Rock Progressivo Italiano

3.84 | 19 ratings

From Progarchives.com, the ultimate progressive rock music website

seventhsojourn
Special Collaborator
RPI
4 stars Angelo Branduardi is a classically trained violinist and composer, and while he has a fairly extensive and varied discography it's probably his mid-seventies work that is of most interest to fans of Italianate prog. On ''La Pulce d'Acqua'' he deploys novel combinations of unusual instruments in order to exploit the largely folk-styled music. It's a mainly song oriented album that mixes traditional elements with the splendour of early music; the combination of ethnic instruments and Renaissance/Baroque orchestral parts makes this a wonderfully rich experience. I think I'm correct in saying that an English version of the album (''Fables and Fantasies'') was also released, with lyrics by Pete Sinfield.

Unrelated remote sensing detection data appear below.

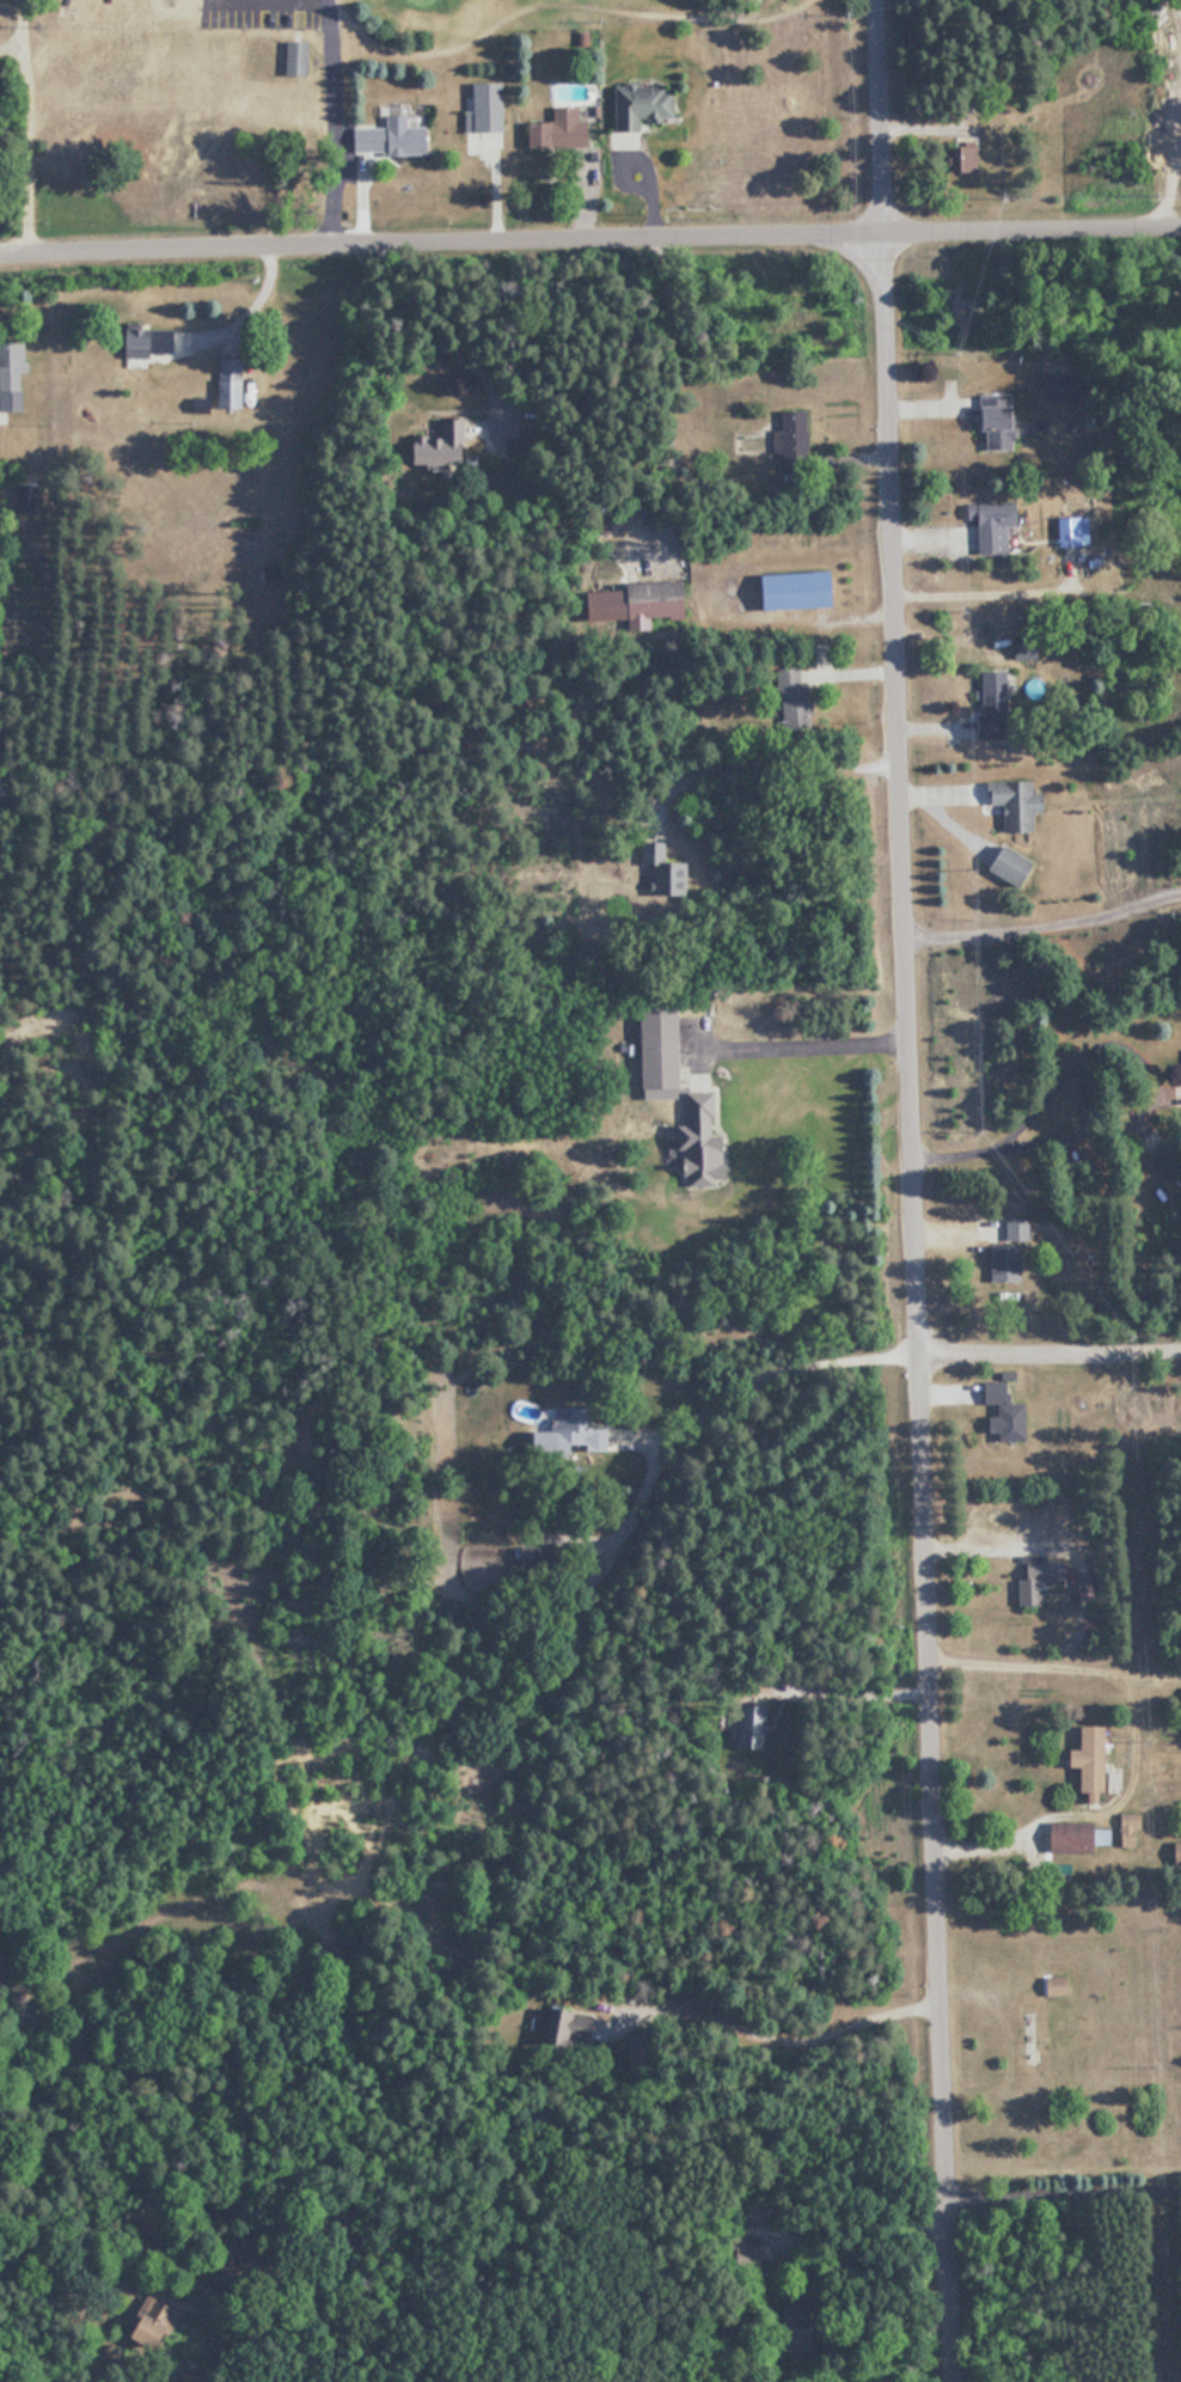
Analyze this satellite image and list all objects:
park: (476, 24)
road: (10, 48)
building: (299, 57)
building: (647, 103)
building: (489, 107)
road: (327, 123)
road: (22, 127)
building: (563, 129)
building: (394, 137)
road: (1168, 162)
road: (590, 239)
building: (150, 343)
building: (13, 375)
building: (231, 382)
building: (1053, 387)
building: (989, 420)
building: (794, 438)
building: (445, 445)
building: (31, 496)
building: (985, 526)
building: (1062, 533)
building: (801, 590)
building: (660, 597)
building: (985, 697)
building: (794, 698)
road: (766, 769)
road: (1039, 771)
building: (1019, 803)
building: (1014, 864)
building: (663, 872)
road: (1044, 922)
road: (802, 1042)
building: (665, 1046)
road: (1146, 1102)
building: (705, 1142)
building: (1169, 1160)
road: (909, 1191)
building: (1018, 1228)
building: (1007, 1262)
road: (1048, 1367)
building: (995, 1392)
building: (578, 1431)
building: (1041, 1577)
road: (1053, 1664)
road: (845, 1688)
building: (1097, 1760)
building: (1132, 1830)
building: (1074, 1838)
building: (1059, 1986)
road: (770, 2028)
road: (1061, 2190)
building: (156, 2323)

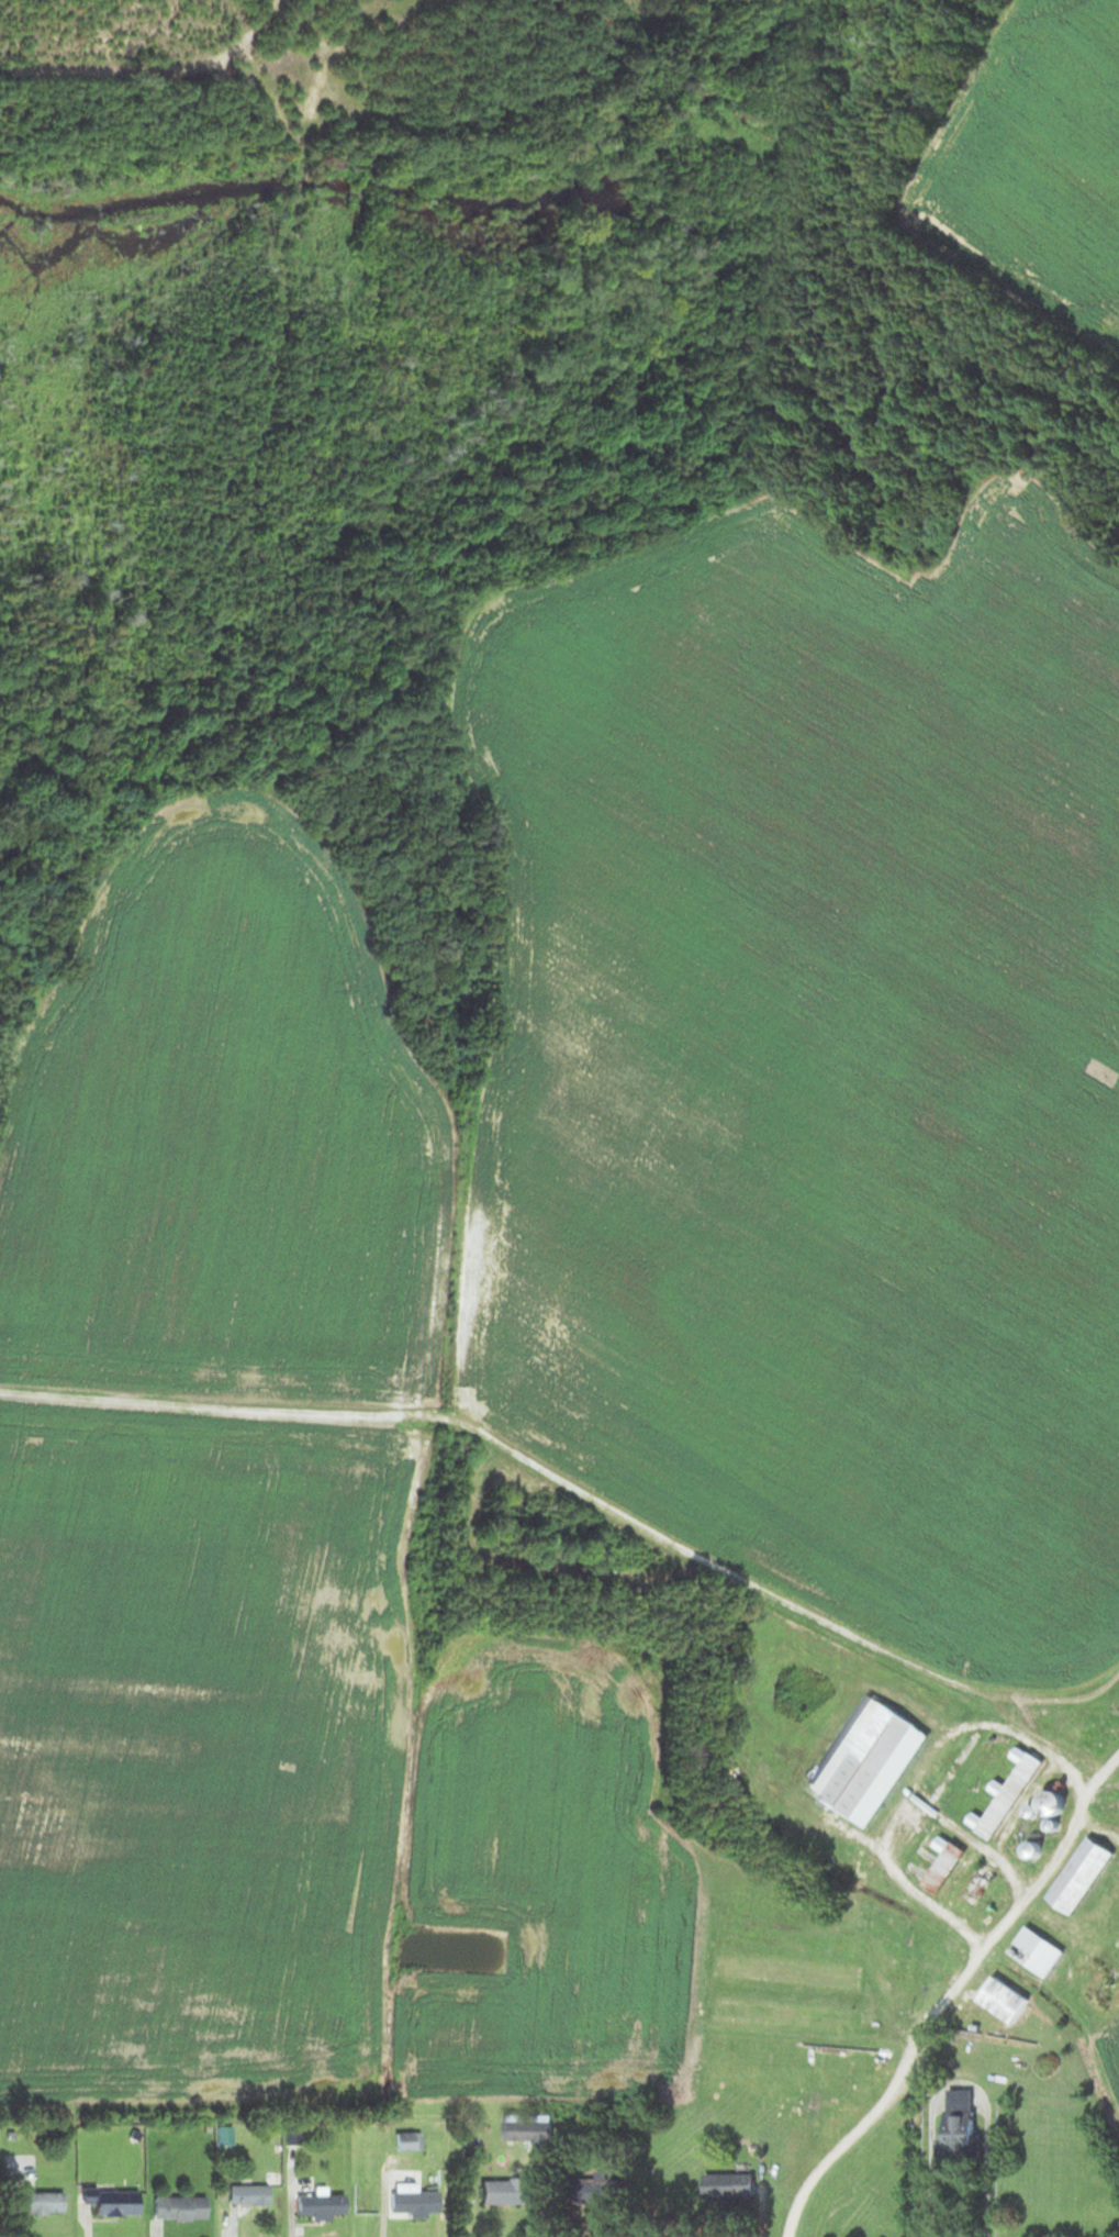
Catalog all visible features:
building: (865, 1759)
road: (912, 1776)
building: (1003, 1793)
building: (1048, 1800)
road: (968, 1837)
building: (941, 1861)
building: (1077, 1873)
building: (973, 1886)
building: (1033, 1950)
building: (783, 1969)
road: (949, 1989)
building: (999, 1998)
building: (780, 2015)
building: (956, 2121)
building: (526, 2129)
building: (405, 2140)
building: (725, 2185)
building: (503, 2189)
building: (245, 2193)
building: (108, 2200)
building: (409, 2200)
building: (38, 2201)
building: (316, 2204)
building: (175, 2205)

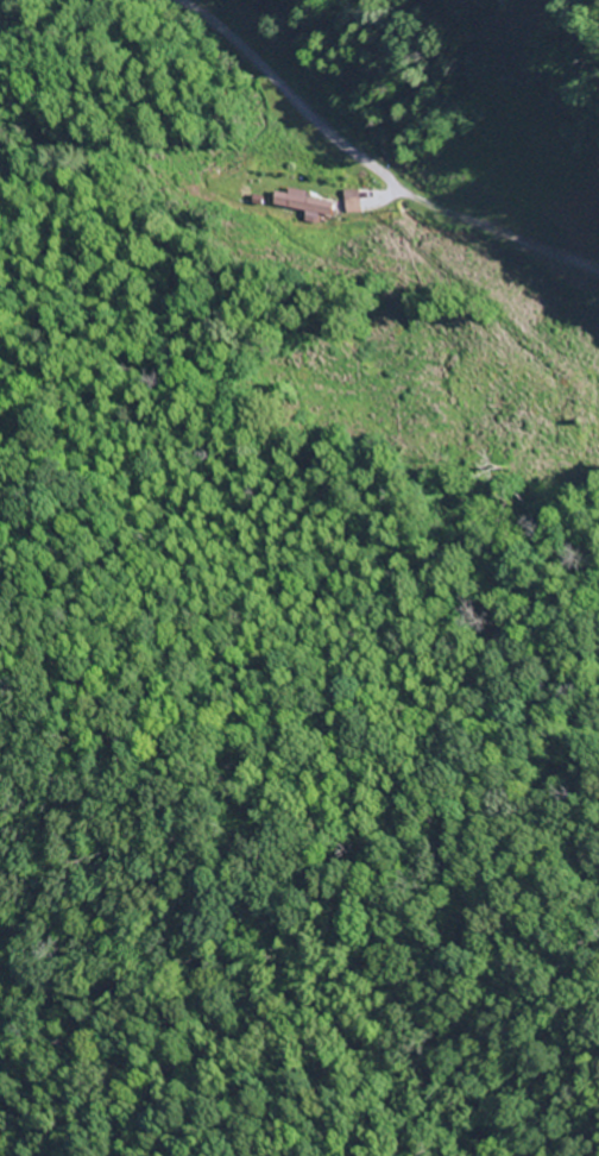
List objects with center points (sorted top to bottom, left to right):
road: (302, 99)
building: (360, 204)
building: (309, 206)

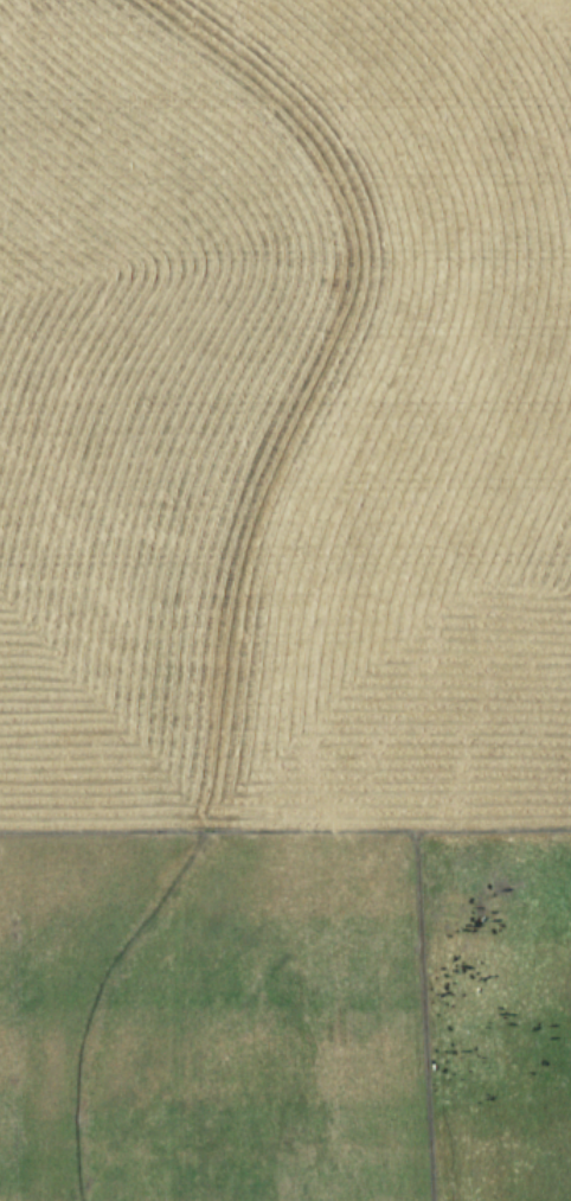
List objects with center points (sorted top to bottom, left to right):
crop: (285, 600)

Fast forwarding to the end of the album, closing track ''La Bella Dama Senza Pietą'' has a strong psychedelic feel with its blend of sitar and Middle Eastern-sounding strings. Elsewhere, Branduardi's symbiotic mix of traditional and modern bears exotic fruit thanks to a pool of talented musicians. Songs like ''Il Ciliegio'' and ''La Lepre Nella Luna'' have something of a West Coast feel, the former through its slide guitar and the latter due to its use of harmonica. But this album is principally based on Italian folk and ''La Sposa Rubata'' features pan pipes and violin, while the uptempo ''Il Poeta di Corte'' is fortified by its use of launeddas.

The launeddas are traditional Italian pipes and they provide the main impetus for the album's largest scale piece, ''Ballo in Fa Diesis Minore'', where the two main themes interweave to uplifting effect. There was a Christmas tradition in Italy whereby mountain shepherds would visit the towns to play their bagpipes (zampogna) in return for food or in order to earn a little extra money. December was the month of the zampognari, the name given to the bagpipe players, and they heralded the arrival of Christmas and even featured in traditional Nativity scenes. So while Branduardi uses launeddas here rather than zampognas, along with the strings and other wind instruments they add to the festive feel of this track and make it sound quite seasonal.

''La Pulce d'Acqua'' pretty much epitomizes the folksier side of RPI, and should appeal to fans of acoustic music and chamber pop.